=== Section Start ===

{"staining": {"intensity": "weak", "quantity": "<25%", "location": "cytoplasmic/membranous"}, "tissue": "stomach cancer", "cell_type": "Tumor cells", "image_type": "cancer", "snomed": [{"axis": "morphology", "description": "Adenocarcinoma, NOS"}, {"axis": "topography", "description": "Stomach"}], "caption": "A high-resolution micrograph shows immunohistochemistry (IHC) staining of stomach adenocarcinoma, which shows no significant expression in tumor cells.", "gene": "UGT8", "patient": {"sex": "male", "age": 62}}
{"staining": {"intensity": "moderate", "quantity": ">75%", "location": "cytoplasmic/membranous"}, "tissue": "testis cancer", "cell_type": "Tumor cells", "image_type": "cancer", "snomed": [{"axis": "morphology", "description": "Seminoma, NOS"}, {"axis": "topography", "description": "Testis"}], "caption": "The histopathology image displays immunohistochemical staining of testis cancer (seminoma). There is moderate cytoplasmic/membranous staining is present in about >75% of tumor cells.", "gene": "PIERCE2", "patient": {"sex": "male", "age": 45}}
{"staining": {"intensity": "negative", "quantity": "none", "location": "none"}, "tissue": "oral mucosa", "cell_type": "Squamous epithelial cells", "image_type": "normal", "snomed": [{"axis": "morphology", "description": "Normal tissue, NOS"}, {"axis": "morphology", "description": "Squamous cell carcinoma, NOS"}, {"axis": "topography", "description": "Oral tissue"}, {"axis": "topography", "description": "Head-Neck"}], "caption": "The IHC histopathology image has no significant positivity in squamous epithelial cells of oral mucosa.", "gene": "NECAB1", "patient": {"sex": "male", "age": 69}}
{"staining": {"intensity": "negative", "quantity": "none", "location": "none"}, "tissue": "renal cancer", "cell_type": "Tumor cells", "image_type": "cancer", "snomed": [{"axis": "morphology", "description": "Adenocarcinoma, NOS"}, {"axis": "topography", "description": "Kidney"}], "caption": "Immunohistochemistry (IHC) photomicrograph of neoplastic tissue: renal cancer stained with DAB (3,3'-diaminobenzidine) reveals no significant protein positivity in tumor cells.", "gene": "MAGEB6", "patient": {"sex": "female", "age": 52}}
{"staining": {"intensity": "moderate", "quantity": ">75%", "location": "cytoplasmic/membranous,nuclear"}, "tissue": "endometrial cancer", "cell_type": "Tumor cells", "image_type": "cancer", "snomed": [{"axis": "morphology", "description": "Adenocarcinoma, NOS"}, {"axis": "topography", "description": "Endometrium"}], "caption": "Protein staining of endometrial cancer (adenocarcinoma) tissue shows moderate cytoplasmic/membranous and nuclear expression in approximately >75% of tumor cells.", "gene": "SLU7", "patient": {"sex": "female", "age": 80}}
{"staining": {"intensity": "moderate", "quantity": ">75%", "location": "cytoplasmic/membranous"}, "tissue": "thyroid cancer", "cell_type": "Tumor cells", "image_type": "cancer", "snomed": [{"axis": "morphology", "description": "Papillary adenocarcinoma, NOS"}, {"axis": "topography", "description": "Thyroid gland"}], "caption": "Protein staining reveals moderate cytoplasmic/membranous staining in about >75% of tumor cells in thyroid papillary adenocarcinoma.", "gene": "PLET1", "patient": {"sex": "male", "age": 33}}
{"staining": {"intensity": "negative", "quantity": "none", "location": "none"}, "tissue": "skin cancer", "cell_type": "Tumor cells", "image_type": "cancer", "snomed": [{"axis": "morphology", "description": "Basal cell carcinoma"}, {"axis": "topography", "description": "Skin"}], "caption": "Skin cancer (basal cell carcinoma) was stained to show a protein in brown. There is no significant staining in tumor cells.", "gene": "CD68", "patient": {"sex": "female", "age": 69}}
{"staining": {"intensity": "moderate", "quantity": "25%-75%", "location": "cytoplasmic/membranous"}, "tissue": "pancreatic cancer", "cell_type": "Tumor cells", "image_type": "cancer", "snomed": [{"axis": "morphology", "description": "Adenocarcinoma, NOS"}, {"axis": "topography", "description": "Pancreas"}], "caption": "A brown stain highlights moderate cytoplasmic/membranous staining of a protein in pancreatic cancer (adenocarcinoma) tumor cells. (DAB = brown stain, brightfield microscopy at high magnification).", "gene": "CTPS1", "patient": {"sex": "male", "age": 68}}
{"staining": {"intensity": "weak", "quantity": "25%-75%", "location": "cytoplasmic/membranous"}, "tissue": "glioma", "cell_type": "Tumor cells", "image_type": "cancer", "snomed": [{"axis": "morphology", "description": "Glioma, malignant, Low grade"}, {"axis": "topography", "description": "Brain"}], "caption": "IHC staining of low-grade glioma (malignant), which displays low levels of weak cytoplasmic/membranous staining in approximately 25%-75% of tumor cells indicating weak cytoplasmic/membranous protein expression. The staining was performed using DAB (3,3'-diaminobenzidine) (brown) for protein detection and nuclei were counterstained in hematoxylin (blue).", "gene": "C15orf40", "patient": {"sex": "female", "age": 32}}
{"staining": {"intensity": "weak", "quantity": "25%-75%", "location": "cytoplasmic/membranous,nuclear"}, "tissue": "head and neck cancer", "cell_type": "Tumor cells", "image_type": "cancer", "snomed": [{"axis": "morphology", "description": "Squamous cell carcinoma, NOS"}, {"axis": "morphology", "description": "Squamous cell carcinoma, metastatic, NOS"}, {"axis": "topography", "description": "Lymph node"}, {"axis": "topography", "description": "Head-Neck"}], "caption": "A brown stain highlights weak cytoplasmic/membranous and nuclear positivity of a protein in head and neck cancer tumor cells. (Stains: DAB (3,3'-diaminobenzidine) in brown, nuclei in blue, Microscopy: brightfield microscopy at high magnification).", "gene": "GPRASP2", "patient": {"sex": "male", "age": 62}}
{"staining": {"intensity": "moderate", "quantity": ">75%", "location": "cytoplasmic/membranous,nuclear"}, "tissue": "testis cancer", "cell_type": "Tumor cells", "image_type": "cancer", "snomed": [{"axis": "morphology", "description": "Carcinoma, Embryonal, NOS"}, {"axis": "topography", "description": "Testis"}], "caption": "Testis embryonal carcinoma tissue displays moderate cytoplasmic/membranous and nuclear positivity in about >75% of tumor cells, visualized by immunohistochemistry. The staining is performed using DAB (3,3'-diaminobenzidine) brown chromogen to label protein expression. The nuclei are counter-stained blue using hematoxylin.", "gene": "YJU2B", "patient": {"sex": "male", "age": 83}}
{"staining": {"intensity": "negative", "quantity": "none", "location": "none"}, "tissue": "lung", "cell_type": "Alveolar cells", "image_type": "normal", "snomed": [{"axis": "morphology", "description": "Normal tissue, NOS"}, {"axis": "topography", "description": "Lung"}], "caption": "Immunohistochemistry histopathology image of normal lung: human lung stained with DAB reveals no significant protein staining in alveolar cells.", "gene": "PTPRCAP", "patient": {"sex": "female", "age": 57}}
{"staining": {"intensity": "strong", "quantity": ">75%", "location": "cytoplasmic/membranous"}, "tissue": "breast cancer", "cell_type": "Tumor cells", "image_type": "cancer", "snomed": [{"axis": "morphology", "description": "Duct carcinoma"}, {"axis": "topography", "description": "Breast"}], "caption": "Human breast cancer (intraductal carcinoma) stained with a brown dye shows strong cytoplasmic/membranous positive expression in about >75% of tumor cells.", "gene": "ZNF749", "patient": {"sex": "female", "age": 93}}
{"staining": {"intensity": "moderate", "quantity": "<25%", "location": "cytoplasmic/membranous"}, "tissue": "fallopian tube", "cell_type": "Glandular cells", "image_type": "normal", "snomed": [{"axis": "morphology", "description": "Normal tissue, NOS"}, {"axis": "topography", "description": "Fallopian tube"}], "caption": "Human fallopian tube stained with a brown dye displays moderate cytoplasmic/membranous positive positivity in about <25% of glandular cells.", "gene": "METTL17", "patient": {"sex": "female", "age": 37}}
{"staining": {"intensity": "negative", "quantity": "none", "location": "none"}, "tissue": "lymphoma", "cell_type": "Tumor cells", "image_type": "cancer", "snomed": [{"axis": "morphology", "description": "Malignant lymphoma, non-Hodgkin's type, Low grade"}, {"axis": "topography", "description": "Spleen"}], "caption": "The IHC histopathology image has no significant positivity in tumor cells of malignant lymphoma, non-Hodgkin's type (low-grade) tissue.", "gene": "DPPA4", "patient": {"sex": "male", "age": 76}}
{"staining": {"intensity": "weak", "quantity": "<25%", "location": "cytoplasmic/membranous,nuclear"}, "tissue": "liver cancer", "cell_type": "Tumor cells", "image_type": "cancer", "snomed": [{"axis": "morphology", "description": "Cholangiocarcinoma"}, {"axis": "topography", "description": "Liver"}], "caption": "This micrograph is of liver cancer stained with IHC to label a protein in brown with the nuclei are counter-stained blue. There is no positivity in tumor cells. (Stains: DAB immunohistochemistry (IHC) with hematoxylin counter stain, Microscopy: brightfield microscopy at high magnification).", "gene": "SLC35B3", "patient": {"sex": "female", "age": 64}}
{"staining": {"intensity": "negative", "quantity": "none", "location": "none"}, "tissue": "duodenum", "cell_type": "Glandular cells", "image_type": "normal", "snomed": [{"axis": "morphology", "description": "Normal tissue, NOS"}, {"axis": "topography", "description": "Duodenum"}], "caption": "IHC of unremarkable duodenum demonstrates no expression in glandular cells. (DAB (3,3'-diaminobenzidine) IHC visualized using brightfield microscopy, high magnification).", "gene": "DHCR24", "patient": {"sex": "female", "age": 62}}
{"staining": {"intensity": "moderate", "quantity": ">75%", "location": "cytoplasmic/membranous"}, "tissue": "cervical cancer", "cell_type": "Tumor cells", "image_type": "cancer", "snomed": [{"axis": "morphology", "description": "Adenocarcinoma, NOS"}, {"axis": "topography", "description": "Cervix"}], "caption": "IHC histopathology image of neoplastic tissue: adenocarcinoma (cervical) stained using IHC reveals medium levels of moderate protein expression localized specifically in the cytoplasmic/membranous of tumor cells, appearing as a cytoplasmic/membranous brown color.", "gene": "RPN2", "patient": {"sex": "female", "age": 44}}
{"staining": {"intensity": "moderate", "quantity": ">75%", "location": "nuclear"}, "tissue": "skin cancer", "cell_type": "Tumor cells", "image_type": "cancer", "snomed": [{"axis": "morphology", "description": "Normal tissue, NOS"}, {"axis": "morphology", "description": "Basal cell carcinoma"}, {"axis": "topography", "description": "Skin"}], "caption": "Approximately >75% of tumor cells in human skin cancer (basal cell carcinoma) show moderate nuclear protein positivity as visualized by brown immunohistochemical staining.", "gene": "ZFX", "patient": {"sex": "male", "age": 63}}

=== Section End ===

From the very first line of the data through the line with "histopathology image displays" in it, please reproduce each line exactly and output nothing more.

OUTPUT:
{"staining": {"intensity": "weak", "quantity": "<25%", "location": "cytoplasmic/membranous"}, "tissue": "stomach cancer", "cell_type": "Tumor cells", "image_type": "cancer", "snomed": [{"axis": "morphology", "description": "Adenocarcinoma, NOS"}, {"axis": "topography", "description": "Stomach"}], "caption": "A high-resolution micrograph shows immunohistochemistry (IHC) staining of stomach adenocarcinoma, which shows no significant expression in tumor cells.", "gene": "UGT8", "patient": {"sex": "male", "age": 62}}
{"staining": {"intensity": "moderate", "quantity": ">75%", "location": "cytoplasmic/membranous"}, "tissue": "testis cancer", "cell_type": "Tumor cells", "image_type": "cancer", "snomed": [{"axis": "morphology", "description": "Seminoma, NOS"}, {"axis": "topography", "description": "Testis"}], "caption": "The histopathology image displays immunohistochemical staining of testis cancer (seminoma). There is moderate cytoplasmic/membranous staining is present in about >75% of tumor cells.", "gene": "PIERCE2", "patient": {"sex": "male", "age": 45}}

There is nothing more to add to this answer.